TEXT:

####################

Saturday, January 07, 2017

Breather!

I resumed work on "Sometimes..." this morning, and when I looked up it was 12:30 p.m.  I ate something and went back to work.  When I looked up again, it was after 3 p.m.!

Time for a Breather!

The first few hours were spent attaching the 'snow' to the 'sky' -- for real! -- and preparing the entire thing for quilting.  I decided to pin it as I was concerned that spray baste (my basting "process" of choice) would be a challenge with this heavy fabric.

I chose a batik for the backing -- largely because it was one I'd bought to emulate "snow" and never used.  It occurred to me too, though, that the dense weave of a batik could support the heavy cotton of the top better than an 'ordinary' cotton.

Then came testing re: the quilting.  I wanted to do free-motion, especially for the sky.  I tried it out for a couple of hours...with no luck whatsoever.

Huh?

Well...the colour of thread I had on hand was found on a spool of Superior's "New Brytes" (a line designed in association with Caryl Bryer Fallert Gentry) that I'd received as part of one of the company's "Try Me" specials.  It's a 30-weight polyester.  

I wanted to do free-motion in the sky, a bit more densely than I usually do, following some of the dye patterns.

I put in the recommended needle (100/16).

I cleaned the bobbin case and filled a bobbin with white "Bottom Line" (also from Superior Thread).

I threaded the machine and made a sample and another sample and another sample -- several on each piece of fabric.  They looked reasonably good from the front...



But on the back, the story was quite different:



I put in another new needle, thinking there might have been a 'burr' in the first one.  No difference.

I tried lowering bottom tension. Nope.  Raising bottom tension. Nope.  Lowering top tension. Nope.  Feed dogs up?  Nope.  Feed dogs down?  Nope.

I went on to the Superior website and found that this thread needed a heavier weight in the  bobbin (Bottom Line is very fine).  I switched to the only thing I had on hand in the right colour: "Masterpiece", which is a cotton thread but of the recommended weight.  Some improvement, but not long-lasting.  I continued to end up with this:

Shredded Thread!!
And did I mention that even though the machine 'sounded' fine for the first wee bit while doing this, there would come the moment when it seemed to "choke"?

I gave up.  I think the problem lies not with the needle, thread, fabric or tension settings but with the internal workings of the machine when it tries to do free-motion.  And I have no time to drive an hour to Red Deer on snowy roads of questionable condition to take it in for a "look-see".  (Miss Pfaff doesn't do FMQ well, and I have no motivation to test her in this, so don't suggest it, okay?  😉

So.

####################

EXTRACTED MATERIAL:
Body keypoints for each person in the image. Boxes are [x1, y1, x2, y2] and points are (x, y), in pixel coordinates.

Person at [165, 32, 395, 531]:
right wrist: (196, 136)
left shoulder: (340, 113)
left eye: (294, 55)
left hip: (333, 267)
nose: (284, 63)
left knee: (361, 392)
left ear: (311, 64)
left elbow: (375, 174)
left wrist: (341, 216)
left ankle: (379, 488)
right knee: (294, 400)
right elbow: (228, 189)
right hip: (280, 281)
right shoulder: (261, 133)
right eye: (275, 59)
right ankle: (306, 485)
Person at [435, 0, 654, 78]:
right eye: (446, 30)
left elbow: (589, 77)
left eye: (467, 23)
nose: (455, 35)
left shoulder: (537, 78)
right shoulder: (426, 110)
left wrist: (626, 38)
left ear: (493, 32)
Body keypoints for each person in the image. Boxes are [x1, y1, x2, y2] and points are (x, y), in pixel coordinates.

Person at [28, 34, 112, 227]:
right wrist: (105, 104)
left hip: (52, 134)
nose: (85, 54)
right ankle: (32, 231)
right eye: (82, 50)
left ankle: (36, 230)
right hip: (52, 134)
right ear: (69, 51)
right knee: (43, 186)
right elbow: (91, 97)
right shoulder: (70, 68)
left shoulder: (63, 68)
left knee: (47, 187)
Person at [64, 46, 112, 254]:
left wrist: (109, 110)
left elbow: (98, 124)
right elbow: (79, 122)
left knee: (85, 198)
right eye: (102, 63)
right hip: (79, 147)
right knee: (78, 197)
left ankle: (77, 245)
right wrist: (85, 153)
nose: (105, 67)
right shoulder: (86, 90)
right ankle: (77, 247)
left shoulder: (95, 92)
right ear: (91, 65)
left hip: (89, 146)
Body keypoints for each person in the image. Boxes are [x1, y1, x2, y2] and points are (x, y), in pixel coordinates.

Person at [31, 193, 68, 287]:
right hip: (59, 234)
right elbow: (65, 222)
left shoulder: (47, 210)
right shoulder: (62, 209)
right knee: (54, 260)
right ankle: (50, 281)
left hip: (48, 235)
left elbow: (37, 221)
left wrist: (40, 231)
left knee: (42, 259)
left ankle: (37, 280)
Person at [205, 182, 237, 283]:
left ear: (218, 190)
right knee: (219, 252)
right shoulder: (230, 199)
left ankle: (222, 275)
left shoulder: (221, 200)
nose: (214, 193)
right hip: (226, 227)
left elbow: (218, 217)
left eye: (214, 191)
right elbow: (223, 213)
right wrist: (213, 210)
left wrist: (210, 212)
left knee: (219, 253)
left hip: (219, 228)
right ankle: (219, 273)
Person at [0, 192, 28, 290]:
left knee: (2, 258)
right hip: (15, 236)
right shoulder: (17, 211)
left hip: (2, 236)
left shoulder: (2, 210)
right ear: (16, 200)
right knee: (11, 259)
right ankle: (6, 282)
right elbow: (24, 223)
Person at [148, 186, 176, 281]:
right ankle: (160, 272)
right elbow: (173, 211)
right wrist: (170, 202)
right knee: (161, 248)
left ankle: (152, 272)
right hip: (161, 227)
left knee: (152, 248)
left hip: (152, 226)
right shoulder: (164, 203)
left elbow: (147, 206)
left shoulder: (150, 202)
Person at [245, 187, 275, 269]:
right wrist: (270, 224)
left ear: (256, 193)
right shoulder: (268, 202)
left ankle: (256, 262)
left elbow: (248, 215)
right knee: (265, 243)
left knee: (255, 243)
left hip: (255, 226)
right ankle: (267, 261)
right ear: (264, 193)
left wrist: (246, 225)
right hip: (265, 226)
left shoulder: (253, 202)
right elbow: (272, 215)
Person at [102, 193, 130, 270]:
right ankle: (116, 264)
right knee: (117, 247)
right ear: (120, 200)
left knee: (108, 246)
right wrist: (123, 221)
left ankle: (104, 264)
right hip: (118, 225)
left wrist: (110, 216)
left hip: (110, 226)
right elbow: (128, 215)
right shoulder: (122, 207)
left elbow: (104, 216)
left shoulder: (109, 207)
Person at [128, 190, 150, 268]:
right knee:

####################

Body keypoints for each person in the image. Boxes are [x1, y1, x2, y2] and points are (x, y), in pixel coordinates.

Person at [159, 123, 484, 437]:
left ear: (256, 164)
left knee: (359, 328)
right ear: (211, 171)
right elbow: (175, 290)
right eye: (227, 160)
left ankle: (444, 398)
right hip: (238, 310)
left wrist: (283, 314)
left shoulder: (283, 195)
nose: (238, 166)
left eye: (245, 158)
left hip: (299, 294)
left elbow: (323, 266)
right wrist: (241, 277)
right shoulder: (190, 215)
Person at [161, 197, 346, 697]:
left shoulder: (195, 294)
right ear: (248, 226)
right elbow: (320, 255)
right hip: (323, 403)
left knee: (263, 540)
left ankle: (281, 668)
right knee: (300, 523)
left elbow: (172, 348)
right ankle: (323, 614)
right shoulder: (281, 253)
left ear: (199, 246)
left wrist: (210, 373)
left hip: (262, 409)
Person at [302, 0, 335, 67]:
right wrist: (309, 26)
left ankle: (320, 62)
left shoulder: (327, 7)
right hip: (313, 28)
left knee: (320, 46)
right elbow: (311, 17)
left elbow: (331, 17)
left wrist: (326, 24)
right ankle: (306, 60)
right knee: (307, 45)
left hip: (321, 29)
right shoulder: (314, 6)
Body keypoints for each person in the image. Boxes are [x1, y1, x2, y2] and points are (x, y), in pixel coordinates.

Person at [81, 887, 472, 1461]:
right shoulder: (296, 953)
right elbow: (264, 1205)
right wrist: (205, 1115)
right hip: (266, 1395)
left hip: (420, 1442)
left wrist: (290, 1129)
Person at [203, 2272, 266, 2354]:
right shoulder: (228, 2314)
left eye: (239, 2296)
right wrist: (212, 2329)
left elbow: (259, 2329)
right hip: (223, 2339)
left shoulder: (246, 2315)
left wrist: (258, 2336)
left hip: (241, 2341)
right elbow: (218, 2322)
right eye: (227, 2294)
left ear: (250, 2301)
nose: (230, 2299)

####################

EXPLORE THE MATERIAL:
• a. In the blog post about quilting, what needle size was put in the machine for the free-motion test?
• b. List every machine adjustment that the blog post about quilting says was tried after the second new needle and made no difference.
• c. Carry the blog post about quilting forward from its final line.

RESPONSES TO THE TASKS:
• a. 100/16

• b. Lowering bottom tension, raising bottom tension, lowering top tension, feed dogs up, and feed dogs down.

• c.
I went to Plan B:  I put the feed dogs up, put on my walking foot, kept the "Masterpiece" in the bobbin and the "Brytes" on the top and quilted wavy lines in the sky...



And in the snow.  For the snow, I switched to King Tut in a lovely pale blue variegated thread because those of you who live where there's snow know that it's not all white (grin)...

Then I created the shoreline...the distance and the "island".  I fused it in place and decided -- ENOUGH! for today.   Tomorrow...Sabbath...calls for rest.  Worship.  Peace.  Quiet.  Knitting.  Hand stitch.

The thread-painting of the trees/shore and the figure will have to wait till Monday.




What are you up to this weekend?  I'm linking in to Nina Marie's Off the Wall Friday, and checking out what my colleagues are doing...

'Bye for now!


Wednesday, January 04, 2017

Sometimes You Can Walk on Water

On New Year's Day, my daughter posted another stupendous photograph on her blog.  I was immediately smitten.  I could see it in fabric.  I asked for -- and received -- her assent to use the photo, even when entering the piece into a show.

Why?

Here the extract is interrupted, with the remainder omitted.